Many companies are pushing to combine their IT and OT departments, something they call IT/OT convergence. This can be done, but you need to first understand that IT and OT have differing goals.

It is important to review the organizational structure. You will typically find that both IT and OT report organizationally to the CEO level. We also find senior management believes IT owns the industrial control system (ICS) networks and security—mainly because IT owns support, maintenance & operational budget for network and security (basically letting OT off the hook).

IT’s primary goals are confidentiality, integrity and availability, the CIA triad. While working toward these objectives IT also tries to make it possible for users to access the network from any location from which they are working, using whatever computing device they have with them. The goal is to make it as easy to work from an airport, hotel room or coffee shop as it is to work in the office itself. Technology is updated and replaced often. Service packs are loaded, new software releases are loaded, and bugs are fixed.

OT’s primary goals are availability, integrity and confidentiality—a complete reversal of the CIA triad. They strive to keep production running, be it an electric utility, an oil rig or a pop-tart factory 24/7/365. OT is all about what works, a “We’ve always done it that way” mentality. OT will always be reluctant to make any change that might bring down the production line. Remember, they are graded on widgets per minute. There must be trust and open communication between IT and OT if things are going to work properly.

When we are talking about OT cybersecurity, we usually use terms like secure or prevent, when we really should be thinking about words like containment. Securing the network and preventing attacks is important, but at some point, an attack will get past your defenses. Then it is a matter of containment: How do we keep the problem from spreading to other networks?

One thing to definitely avoid is the desire by IT to have bi-directional communications between the IT and OT networks—this should never happen. Also, avoid the desire to connect the ICS to the Internet so that you can control the process remotely. There is no reason for the plant manager to be able to go home, have a couple beers and then log on to see if he can make things run better. If the control system is going to be connected to the corporate IT or the Internet, it should only have out-going uni-directional data transmission to allow monitoring of the system.

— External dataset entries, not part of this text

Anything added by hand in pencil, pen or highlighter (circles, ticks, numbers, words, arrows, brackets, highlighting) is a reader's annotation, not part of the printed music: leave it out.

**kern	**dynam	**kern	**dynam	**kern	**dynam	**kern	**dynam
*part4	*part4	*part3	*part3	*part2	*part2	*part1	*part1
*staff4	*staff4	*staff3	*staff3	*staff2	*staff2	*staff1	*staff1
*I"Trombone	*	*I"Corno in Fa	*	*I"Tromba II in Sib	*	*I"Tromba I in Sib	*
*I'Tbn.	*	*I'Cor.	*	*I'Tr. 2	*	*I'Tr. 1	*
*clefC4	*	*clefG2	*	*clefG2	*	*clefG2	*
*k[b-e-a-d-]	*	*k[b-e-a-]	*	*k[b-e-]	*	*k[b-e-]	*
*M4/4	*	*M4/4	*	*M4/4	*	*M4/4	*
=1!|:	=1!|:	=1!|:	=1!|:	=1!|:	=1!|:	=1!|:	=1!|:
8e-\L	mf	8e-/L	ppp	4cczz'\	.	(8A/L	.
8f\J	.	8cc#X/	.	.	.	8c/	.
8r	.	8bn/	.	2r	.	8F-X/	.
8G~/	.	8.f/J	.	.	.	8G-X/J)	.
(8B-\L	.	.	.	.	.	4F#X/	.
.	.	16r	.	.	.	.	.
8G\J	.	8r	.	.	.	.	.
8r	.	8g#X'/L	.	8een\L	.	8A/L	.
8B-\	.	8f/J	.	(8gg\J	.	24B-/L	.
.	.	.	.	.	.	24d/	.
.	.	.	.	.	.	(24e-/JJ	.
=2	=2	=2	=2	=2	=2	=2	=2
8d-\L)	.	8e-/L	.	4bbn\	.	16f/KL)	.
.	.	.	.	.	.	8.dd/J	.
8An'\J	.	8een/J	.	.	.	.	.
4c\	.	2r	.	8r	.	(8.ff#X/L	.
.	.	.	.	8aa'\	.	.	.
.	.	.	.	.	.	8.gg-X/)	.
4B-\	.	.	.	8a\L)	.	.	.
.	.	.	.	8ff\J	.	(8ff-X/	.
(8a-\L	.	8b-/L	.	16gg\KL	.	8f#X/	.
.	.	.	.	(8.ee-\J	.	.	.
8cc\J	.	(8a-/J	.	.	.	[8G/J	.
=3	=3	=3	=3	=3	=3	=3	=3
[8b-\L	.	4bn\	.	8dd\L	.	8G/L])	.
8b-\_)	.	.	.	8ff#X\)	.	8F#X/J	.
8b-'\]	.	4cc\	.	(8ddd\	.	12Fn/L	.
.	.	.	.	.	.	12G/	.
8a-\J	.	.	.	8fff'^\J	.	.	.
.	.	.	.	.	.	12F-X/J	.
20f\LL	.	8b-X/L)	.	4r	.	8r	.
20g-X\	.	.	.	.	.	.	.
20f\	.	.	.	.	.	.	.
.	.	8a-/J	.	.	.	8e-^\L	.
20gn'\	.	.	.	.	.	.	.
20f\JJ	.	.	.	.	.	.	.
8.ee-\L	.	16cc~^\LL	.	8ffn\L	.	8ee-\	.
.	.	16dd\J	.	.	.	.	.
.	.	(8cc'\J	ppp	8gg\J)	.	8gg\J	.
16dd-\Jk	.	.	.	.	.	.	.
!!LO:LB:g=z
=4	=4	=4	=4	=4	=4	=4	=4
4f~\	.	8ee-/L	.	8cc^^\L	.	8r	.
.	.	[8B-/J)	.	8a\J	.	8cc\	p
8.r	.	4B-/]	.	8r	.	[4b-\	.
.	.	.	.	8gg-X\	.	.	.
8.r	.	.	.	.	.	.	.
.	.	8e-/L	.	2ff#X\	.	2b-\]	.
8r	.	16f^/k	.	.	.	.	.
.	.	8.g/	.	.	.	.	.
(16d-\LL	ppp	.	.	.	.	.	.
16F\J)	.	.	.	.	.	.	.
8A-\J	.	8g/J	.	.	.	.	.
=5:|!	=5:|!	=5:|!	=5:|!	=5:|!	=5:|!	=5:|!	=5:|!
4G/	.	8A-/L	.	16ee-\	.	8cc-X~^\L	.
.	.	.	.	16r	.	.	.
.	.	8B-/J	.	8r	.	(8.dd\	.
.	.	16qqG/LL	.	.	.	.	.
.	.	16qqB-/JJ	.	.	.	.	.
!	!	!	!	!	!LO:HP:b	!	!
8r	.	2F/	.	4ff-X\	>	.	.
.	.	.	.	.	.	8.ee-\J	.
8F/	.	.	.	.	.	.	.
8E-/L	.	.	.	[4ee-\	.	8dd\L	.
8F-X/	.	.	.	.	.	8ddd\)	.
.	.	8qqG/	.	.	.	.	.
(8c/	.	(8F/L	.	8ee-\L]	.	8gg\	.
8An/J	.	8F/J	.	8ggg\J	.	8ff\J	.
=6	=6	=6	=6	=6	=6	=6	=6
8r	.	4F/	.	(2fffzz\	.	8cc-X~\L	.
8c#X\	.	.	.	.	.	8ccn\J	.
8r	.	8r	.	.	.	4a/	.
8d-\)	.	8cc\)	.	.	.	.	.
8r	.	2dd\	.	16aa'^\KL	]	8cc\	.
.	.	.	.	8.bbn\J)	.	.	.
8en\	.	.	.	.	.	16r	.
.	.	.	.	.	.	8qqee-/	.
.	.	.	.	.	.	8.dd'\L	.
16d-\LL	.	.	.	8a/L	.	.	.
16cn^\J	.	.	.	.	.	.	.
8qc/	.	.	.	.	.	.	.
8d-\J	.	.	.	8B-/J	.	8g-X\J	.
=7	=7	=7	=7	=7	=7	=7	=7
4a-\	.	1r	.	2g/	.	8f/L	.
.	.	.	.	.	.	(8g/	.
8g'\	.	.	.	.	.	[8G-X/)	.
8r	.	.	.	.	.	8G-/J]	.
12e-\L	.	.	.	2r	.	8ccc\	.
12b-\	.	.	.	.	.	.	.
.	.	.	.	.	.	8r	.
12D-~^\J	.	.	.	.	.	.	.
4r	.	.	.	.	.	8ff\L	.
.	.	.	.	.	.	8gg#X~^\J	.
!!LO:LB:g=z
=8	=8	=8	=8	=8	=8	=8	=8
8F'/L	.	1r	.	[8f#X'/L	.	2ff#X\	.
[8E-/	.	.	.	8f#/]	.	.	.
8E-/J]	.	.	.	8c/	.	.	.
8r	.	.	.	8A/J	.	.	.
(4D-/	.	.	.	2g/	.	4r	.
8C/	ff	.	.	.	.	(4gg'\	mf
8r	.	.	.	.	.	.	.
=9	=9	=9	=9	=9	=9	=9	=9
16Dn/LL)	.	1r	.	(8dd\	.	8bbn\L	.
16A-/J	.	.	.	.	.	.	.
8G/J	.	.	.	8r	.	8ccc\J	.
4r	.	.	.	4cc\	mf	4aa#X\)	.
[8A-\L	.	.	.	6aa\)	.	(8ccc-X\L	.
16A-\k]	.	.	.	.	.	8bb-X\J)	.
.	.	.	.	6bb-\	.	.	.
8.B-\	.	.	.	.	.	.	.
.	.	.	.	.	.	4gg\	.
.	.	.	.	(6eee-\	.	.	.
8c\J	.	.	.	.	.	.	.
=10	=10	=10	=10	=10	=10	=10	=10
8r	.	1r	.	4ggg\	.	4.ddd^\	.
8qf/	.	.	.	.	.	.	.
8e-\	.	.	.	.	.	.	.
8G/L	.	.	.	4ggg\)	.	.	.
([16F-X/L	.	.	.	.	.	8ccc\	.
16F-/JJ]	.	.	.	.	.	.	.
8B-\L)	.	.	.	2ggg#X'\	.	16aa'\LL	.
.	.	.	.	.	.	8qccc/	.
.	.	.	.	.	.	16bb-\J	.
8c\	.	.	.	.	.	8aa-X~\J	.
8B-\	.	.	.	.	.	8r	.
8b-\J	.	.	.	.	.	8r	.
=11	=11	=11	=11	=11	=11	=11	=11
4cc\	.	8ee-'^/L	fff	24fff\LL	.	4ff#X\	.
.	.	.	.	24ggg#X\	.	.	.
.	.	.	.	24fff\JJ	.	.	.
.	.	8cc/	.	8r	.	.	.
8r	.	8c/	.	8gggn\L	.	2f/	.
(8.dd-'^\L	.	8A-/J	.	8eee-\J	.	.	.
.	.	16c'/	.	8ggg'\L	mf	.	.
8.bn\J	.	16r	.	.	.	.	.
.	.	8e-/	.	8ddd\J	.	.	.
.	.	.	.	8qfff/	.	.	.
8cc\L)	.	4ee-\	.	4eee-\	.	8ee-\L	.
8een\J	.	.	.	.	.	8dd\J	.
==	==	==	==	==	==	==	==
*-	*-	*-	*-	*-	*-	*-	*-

Building a good OT cybersecurity program, you need to do three things:

  • Get C-Level support and buy-in for the changes to be made.
  • Communicate with stakeholders and vendors.
  • Make decisions as a team, make sure all the stakeholders, IT, OT, engineering are all involved.

After you have set up the structure and started communicating, you need to begin cybersecurity awareness training for the OT staff. This training should be focused on educating plant personnel on what cybersecurity is, both at work and at home, and how to respond or escalate something that seems wrong. They need to be trained what needs to be dealt with immediately and what can wait. Consider doing tabletop exercises where you practice what to do when certain things occur. This can act as a stress test for your incident response plan and help find the holes in your plan and procedures. These tabletop exercises should involve C-suite individuals as well as people from the plant floor, so everyone understand their part in a cyber-attack response.

If these concepts are followed, you will be well on your way to creating a much more cyber-secure production environment.